■ BRIEF
Copy each line below as written, but skip the pictures.

(Dataset entries)
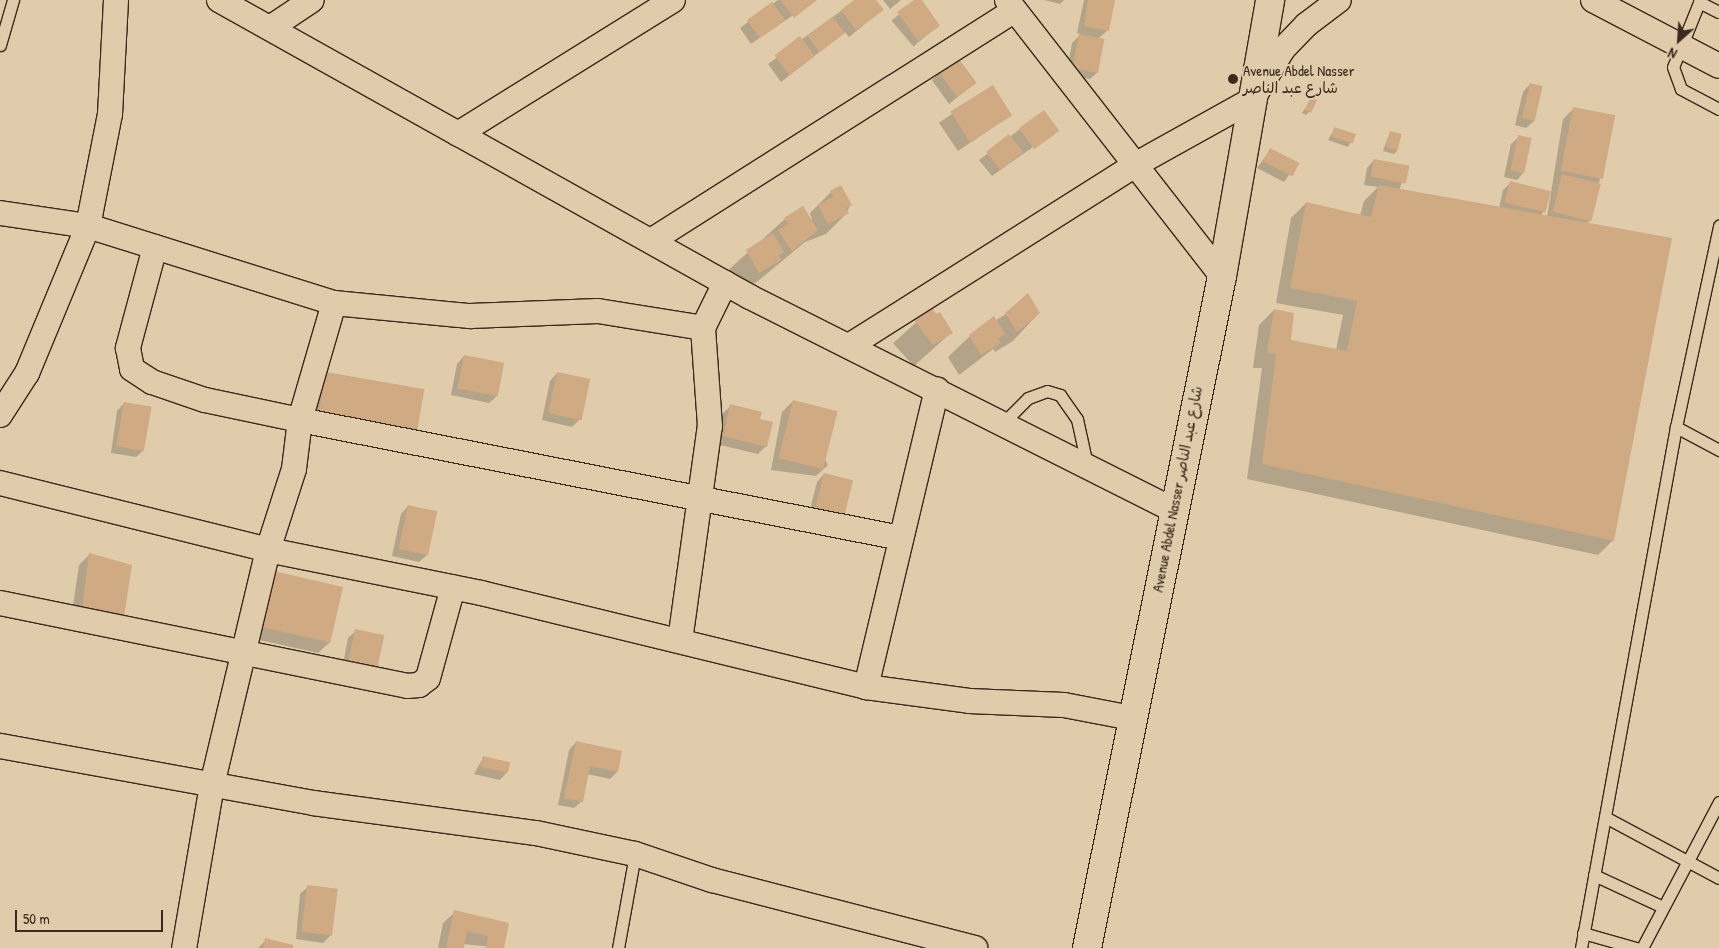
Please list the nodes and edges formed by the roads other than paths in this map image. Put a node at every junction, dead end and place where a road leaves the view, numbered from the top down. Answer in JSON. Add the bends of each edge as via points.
{"nodes":[{"id":1,"x":13,"y":0,"type":"edge"},
{"id":2,"x":116,"y":0,"type":"edge"},
{"id":3,"x":220,"y":0,"type":"edge"},
{"id":4,"x":312,"y":0,"type":"edge"},
{"id":5,"x":673,"y":0,"type":"edge"},
{"id":6,"x":1270,"y":0,"type":"edge"},
{"id":7,"x":1339,"y":0,"type":"edge"},
{"id":8,"x":1593,"y":0,"type":"edge"},
{"id":9,"x":1700,"y":1,"type":"edge"},
{"id":10,"x":1010,"y":5,"type":"edge"},
{"id":11,"x":1719,"y":12,"type":"edge"},
{"id":12,"x":270,"y":28,"type":"junction"},
{"id":13,"x":0,"y":45,"type":"edge"},
{"id":14,"x":1679,"y":46,"type":"junction"},
{"id":15,"x":1719,"y":66,"type":"edge"},
{"id":16,"x":1252,"y":100,"type":"junction"},
{"id":17,"x":1719,"y":110,"type":"edge"},
{"id":18,"x":458,"y":134,"type":"junction"},
{"id":19,"x":1135,"y":165,"type":"junction"},
{"id":20,"x":0,"y":213,"type":"edge"},
{"id":21,"x":88,"y":226,"type":"junction"},
{"id":22,"x":1719,"y":226,"type":"edge"},
{"id":23,"x":651,"y":241,"type":"junction"},
{"id":24,"x":155,"y":247,"type":"junction"},
{"id":25,"x":1222,"y":276,"type":"junction"},
{"id":26,"x":725,"y":283,"type":"junction"},
{"id":27,"x":334,"y":303,"type":"junction"},
{"id":28,"x":703,"y":328,"type":"junction"},
{"id":29,"x":849,"y":346,"type":"junction"},
{"id":30,"x":937,"y":389,"type":"junction"},
{"id":31,"x":0,"y":415,"type":"edge"},
{"id":32,"x":300,"y":420,"type":"junction"},
{"id":33,"x":1004,"y":422,"type":"junction"},
{"id":34,"x":1676,"y":427,"type":"junction"},
{"id":35,"x":1719,"y":450,"type":"edge"},
{"id":36,"x":1087,"y":465,"type":"junction"},
{"id":37,"x":0,"y":482,"type":"edge"},
{"id":38,"x":700,"y":498,"type":"junction"},
{"id":39,"x":1172,"y":509,"type":"junction"},
{"id":40,"x":901,"y":538,"type":"junction"},
{"id":41,"x":268,"y":550,"type":"junction"},
{"id":42,"x":453,"y":587,"type":"junction"},
{"id":43,"x":0,"y":603,"type":"edge"},
{"id":44,"x":680,"y":641,"type":"junction"},
{"id":45,"x":245,"y":654,"type":"junction"},
{"id":46,"x":866,"y":687,"type":"junction"},
{"id":47,"x":1132,"y":718,"type":"junction"},
{"id":48,"x":0,"y":746,"type":"edge"},
{"id":49,"x":212,"y":785,"type":"junction"},
{"id":50,"x":1719,"y":802,"type":"edge"},
{"id":51,"x":1605,"y":817,"type":"junction"},
{"id":52,"x":635,"y":854,"type":"junction"},
{"id":53,"x":1687,"y":861,"type":"junction"},
{"id":54,"x":1594,"y":875,"type":"junction"},
{"id":55,"x":1719,"y":878,"type":"edge"},
{"id":56,"x":1663,"y":907,"type":"junction"},
{"id":57,"x":1583,"y":932,"type":"junction"},
{"id":58,"x":184,"y":948,"type":"edge"},
{"id":59,"x":618,"y":948,"type":"edge"},
{"id":60,"x":975,"y":948,"type":"edge"},
{"id":61,"x":1087,"y":948,"type":"edge"},
{"id":62,"x":1580,"y":948,"type":"edge"},
{"id":63,"x":1636,"y":948,"type":"edge"},
{"id":64,"x":1642,"y":948,"type":"edge"}],
"edges":[{"from":1,"to":13,"type":"lane"},
{"from":2,"to":21,"type":"street","via":[[110,114]]},
{"from":3,"to":12,"type":"street"},
{"from":4,"to":12,"type":"street"},
{"from":5,"to":18,"type":"street"},
{"from":6,"to":16,"type":"main road","name":"Avenue Abdel Nasser شارع عبد الناصر"},
{"from":7,"to":16,"type":"street","via":[[1306,25],[1283,49]]},
{"from":8,"to":14,"type":"street"},
{"from":9,"to":11,"type":"lane"},
{"from":9,"to":14,"type":"lane"},
{"from":10,"to":19,"type":"street"},
{"from":10,"to":23,"type":"street"},
{"from":12,"to":18,"type":"street"},
{"from":14,"to":15,"type":"street"},
{"from":14,"to":17,"type":"lane","via":[[1674,67],[1681,89]]},
{"from":16,"to":19,"type":"street"},
{"from":16,"to":25,"type":"main road","name":"Avenue Abdel Nasser شارع عبد الناصر"},
{"from":18,"to":23,"type":"street"},
{"from":19,"to":25,"type":"street"},
{"from":19,"to":29,"type":"street"},
{"from":20,"to":21,"type":"street"},
{"from":21,"to":24,"type":"street"},
{"from":21,"to":31,"type":"street","via":[[27,374]]},
{"from":22,"to":34,"type":"lane"},
{"from":23,"to":26,"type":"street"},
{"from":24,"to":27,"type":"street"},
{"from":24,"to":32,"type":"street","via":[[128,348],[132,369],[152,382],[205,400]]},
{"from":25,"to":39,"type":"main road","name":"Avenue Abdel Nasser شارع عبد الناصر"},
{"from":26,"to":28,"type":"street"},
{"from":26,"to":29,"type":"street"},
{"from":27,"to":28,"type":"street","via":[[470,316],[598,311]]},
{"from":27,"to":32,"type":"street"},
{"from":28,"to":38,"type":"street","via":[[710,426]]},
{"from":29,"to":30,"type":"street"},
{"from":30,"to":33,"type":"street"},
{"from":30,"to":40,"type":"street"},
{"from":32,"to":38,"type":"street"},
{"from":32,"to":41,"type":"street","via":[[294,469]]},
{"from":33,"to":36,"type":"street"},
{"from":33,"to":36,"type":"lane","via":[[1028,398],[1047,391],[1060,395],[1077,419]]},
{"from":34,"to":35,"type":"lane"},
{"from":34,"to":51,"type":"lane"},
{"from":36,"to":39,"type":"street"},
{"from":37,"to":41,"type":"street"},
{"from":38,"to":40,"type":"street"},
{"from":38,"to":44,"type":"street"},
{"from":39,"to":47,"type":"main road","name":"Avenue Abdel Nasser شارع عبد الناصر"},
{"from":40,"to":46,"type":"street"},
{"from":41,"to":42,"type":"street"},
{"from":41,"to":45,"type":"street"},
{"from":42,"to":44,"type":"street"},
{"from":42,"to":45,"type":"street","via":[[428,678],[419,685]]},
{"from":43,"to":45,"type":"street"},
{"from":44,"to":46,"type":"street"},
{"from":45,"to":49,"type":"street"},
{"from":46,"to":47,"type":"street","via":[[970,701],[1064,705]]},
{"from":47,"to":61,"type":"main road","name":"Avenue Abdel Nasser شارع عبد الناصر"},
{"from":48,"to":49,"type":"street"},
{"from":49,"to":52,"type":"street","via":[[536,833]]},
{"from":49,"to":58,"type":"street"},
{"from":50,"to":53,"type":"lane"},
{"from":51,"to":53,"type":"lane"},
{"from":51,"to":54,"type":"lane"},
{"from":52,"to":59,"type":"lane"},
{"from":52,"to":60,"type":"street","via":[[712,880]]},
{"from":53,"to":55,"type":"lane"},
{"from":53,"to":56,"type":"lane"},
{"from":54,"to":56,"type":"lane"},
{"from":54,"to":57,"type":"lane"},
{"from":56,"to":64,"type":"lane"},
{"from":57,"to":62,"type":"lane"},
{"from":57,"to":63,"type":"lane"}]}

■ FINAL ANSWER
Please list the nodes and edges formed by the roads other than paths in this map image. Put a node at every junction, dead end and place where a road leaves the view, numbered from the top down. Answer in JSON. Add the bends of each edge as via points.
{"nodes":[{"id":1,"x":13,"y":0,"type":"edge"},
{"id":2,"x":116,"y":0,"type":"edge"},
{"id":3,"x":220,"y":0,"type":"edge"},
{"id":4,"x":312,"y":0,"type":"edge"},
{"id":5,"x":673,"y":0,"type":"edge"},
{"id":6,"x":1270,"y":0,"type":"edge"},
{"id":7,"x":1339,"y":0,"type":"edge"},
{"id":8,"x":1593,"y":0,"type":"edge"},
{"id":9,"x":1700,"y":1,"type":"edge"},
{"id":10,"x":1010,"y":5,"type":"edge"},
{"id":11,"x":1719,"y":12,"type":"edge"},
{"id":12,"x":270,"y":28,"type":"junction"},
{"id":13,"x":0,"y":45,"type":"edge"},
{"id":14,"x":1679,"y":46,"type":"junction"},
{"id":15,"x":1719,"y":66,"type":"edge"},
{"id":16,"x":1252,"y":100,"type":"junction"},
{"id":17,"x":1719,"y":110,"type":"edge"},
{"id":18,"x":458,"y":134,"type":"junction"},
{"id":19,"x":1135,"y":165,"type":"junction"},
{"id":20,"x":0,"y":213,"type":"edge"},
{"id":21,"x":88,"y":226,"type":"junction"},
{"id":22,"x":1719,"y":226,"type":"edge"},
{"id":23,"x":651,"y":241,"type":"junction"},
{"id":24,"x":155,"y":247,"type":"junction"},
{"id":25,"x":1222,"y":276,"type":"junction"},
{"id":26,"x":725,"y":283,"type":"junction"},
{"id":27,"x":334,"y":303,"type":"junction"},
{"id":28,"x":703,"y":328,"type":"junction"},
{"id":29,"x":849,"y":346,"type":"junction"},
{"id":30,"x":937,"y":389,"type":"junction"},
{"id":31,"x":0,"y":415,"type":"edge"},
{"id":32,"x":300,"y":420,"type":"junction"},
{"id":33,"x":1004,"y":422,"type":"junction"},
{"id":34,"x":1676,"y":427,"type":"junction"},
{"id":35,"x":1719,"y":450,"type":"edge"},
{"id":36,"x":1087,"y":465,"type":"junction"},
{"id":37,"x":0,"y":482,"type":"edge"},
{"id":38,"x":700,"y":498,"type":"junction"},
{"id":39,"x":1172,"y":509,"type":"junction"},
{"id":40,"x":901,"y":538,"type":"junction"},
{"id":41,"x":268,"y":550,"type":"junction"},
{"id":42,"x":453,"y":587,"type":"junction"},
{"id":43,"x":0,"y":603,"type":"edge"},
{"id":44,"x":680,"y":641,"type":"junction"},
{"id":45,"x":245,"y":654,"type":"junction"},
{"id":46,"x":866,"y":687,"type":"junction"},
{"id":47,"x":1132,"y":718,"type":"junction"},
{"id":48,"x":0,"y":746,"type":"edge"},
{"id":49,"x":212,"y":785,"type":"junction"},
{"id":50,"x":1719,"y":802,"type":"edge"},
{"id":51,"x":1605,"y":817,"type":"junction"},
{"id":52,"x":635,"y":854,"type":"junction"},
{"id":53,"x":1687,"y":861,"type":"junction"},
{"id":54,"x":1594,"y":875,"type":"junction"},
{"id":55,"x":1719,"y":878,"type":"edge"},
{"id":56,"x":1663,"y":907,"type":"junction"},
{"id":57,"x":1583,"y":932,"type":"junction"},
{"id":58,"x":184,"y":948,"type":"edge"},
{"id":59,"x":618,"y":948,"type":"edge"},
{"id":60,"x":975,"y":948,"type":"edge"},
{"id":61,"x":1087,"y":948,"type":"edge"},
{"id":62,"x":1580,"y":948,"type":"edge"},
{"id":63,"x":1636,"y":948,"type":"edge"},
{"id":64,"x":1642,"y":948,"type":"edge"}],
"edges":[{"from":1,"to":13,"type":"lane"},
{"from":2,"to":21,"type":"street","via":[[110,114]]},
{"from":3,"to":12,"type":"street"},
{"from":4,"to":12,"type":"street"},
{"from":5,"to":18,"type":"street"},
{"from":6,"to":16,"type":"main road","name":"Avenue Abdel Nasser شارع عبد الناصر"},
{"from":7,"to":16,"type":"street","via":[[1306,25],[1283,49]]},
{"from":8,"to":14,"type":"street"},
{"from":9,"to":11,"type":"lane"},
{"from":9,"to":14,"type":"lane"},
{"from":10,"to":19,"type":"street"},
{"from":10,"to":23,"type":"street"},
{"from":12,"to":18,"type":"street"},
{"from":14,"to":15,"type":"street"},
{"from":14,"to":17,"type":"lane","via":[[1674,67],[1681,89]]},
{"from":16,"to":19,"type":"street"},
{"from":16,"to":25,"type":"main road","name":"Avenue Abdel Nasser شارع عبد الناصر"},
{"from":18,"to":23,"type":"street"},
{"from":19,"to":25,"type":"street"},
{"from":19,"to":29,"type":"street"},
{"from":20,"to":21,"type":"street"},
{"from":21,"to":24,"type":"street"},
{"from":21,"to":31,"type":"street","via":[[27,374]]},
{"from":22,"to":34,"type":"lane"},
{"from":23,"to":26,"type":"street"},
{"from":24,"to":27,"type":"street"},
{"from":24,"to":32,"type":"street","via":[[128,348],[132,369],[152,382],[205,400]]},
{"from":25,"to":39,"type":"main road","name":"Avenue Abdel Nasser شارع عبد الناصر"},
{"from":26,"to":28,"type":"street"},
{"from":26,"to":29,"type":"street"},
{"from":27,"to":28,"type":"street","via":[[470,316],[598,311]]},
{"from":27,"to":32,"type":"street"},
{"from":28,"to":38,"type":"street","via":[[710,426]]},
{"from":29,"to":30,"type":"street"},
{"from":30,"to":33,"type":"street"},
{"from":30,"to":40,"type":"street"},
{"from":32,"to":38,"type":"street"},
{"from":32,"to":41,"type":"street","via":[[294,469]]},
{"from":33,"to":36,"type":"street"},
{"from":33,"to":36,"type":"lane","via":[[1028,398],[1047,391],[1060,395],[1077,419]]},
{"from":34,"to":35,"type":"lane"},
{"from":34,"to":51,"type":"lane"},
{"from":36,"to":39,"type":"street"},
{"from":37,"to":41,"type":"street"},
{"from":38,"to":40,"type":"street"},
{"from":38,"to":44,"type":"street"},
{"from":39,"to":47,"type":"main road","name":"Avenue Abdel Nasser شارع عبد الناصر"},
{"from":40,"to":46,"type":"street"},
{"from":41,"to":42,"type":"street"},
{"from":41,"to":45,"type":"street"},
{"from":42,"to":44,"type":"street"},
{"from":42,"to":45,"type":"street","via":[[428,678],[419,685]]},
{"from":43,"to":45,"type":"street"},
{"from":44,"to":46,"type":"street"},
{"from":45,"to":49,"type":"street"},
{"from":46,"to":47,"type":"street","via":[[970,701],[1064,705]]},
{"from":47,"to":61,"type":"main road","name":"Avenue Abdel Nasser شارع عبد الناصر"},
{"from":48,"to":49,"type":"street"},
{"from":49,"to":52,"type":"street","via":[[536,833]]},
{"from":49,"to":58,"type":"street"},
{"from":50,"to":53,"type":"lane"},
{"from":51,"to":53,"type":"lane"},
{"from":51,"to":54,"type":"lane"},
{"from":52,"to":59,"type":"lane"},
{"from":52,"to":60,"type":"street","via":[[712,880]]},
{"from":53,"to":55,"type":"lane"},
{"from":53,"to":56,"type":"lane"},
{"from":54,"to":56,"type":"lane"},
{"from":54,"to":57,"type":"lane"},
{"from":56,"to":64,"type":"lane"},
{"from":57,"to":62,"type":"lane"},
{"from":57,"to":63,"type":"lane"}]}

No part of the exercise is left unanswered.